Materials provided:
Start of Block

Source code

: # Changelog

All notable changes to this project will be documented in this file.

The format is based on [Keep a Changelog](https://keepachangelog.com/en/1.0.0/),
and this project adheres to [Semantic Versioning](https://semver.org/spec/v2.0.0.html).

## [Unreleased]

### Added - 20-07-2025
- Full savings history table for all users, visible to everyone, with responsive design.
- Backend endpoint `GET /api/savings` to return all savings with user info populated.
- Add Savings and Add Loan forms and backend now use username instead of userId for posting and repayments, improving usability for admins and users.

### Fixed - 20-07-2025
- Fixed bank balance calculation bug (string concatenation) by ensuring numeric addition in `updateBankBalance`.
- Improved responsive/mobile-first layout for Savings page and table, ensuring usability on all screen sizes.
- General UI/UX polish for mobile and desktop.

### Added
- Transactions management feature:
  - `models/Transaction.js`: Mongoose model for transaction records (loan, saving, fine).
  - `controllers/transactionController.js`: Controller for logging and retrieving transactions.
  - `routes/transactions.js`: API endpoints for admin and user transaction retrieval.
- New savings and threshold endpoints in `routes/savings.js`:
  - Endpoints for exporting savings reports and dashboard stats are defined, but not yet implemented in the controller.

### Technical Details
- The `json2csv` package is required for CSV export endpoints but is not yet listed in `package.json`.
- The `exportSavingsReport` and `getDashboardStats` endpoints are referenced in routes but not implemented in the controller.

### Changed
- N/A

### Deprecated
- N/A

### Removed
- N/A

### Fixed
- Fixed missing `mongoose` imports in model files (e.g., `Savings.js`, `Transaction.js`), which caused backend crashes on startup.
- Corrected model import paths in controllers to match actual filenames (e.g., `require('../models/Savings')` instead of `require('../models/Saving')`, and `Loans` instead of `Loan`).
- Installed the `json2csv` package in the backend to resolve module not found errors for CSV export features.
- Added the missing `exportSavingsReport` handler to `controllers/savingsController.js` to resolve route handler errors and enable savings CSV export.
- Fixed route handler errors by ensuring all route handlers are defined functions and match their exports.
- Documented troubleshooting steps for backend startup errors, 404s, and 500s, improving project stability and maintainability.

End of Block

Work instructions:
Determine how many lines of the material hold the string "handler", and state that number by itself.

Response area:
2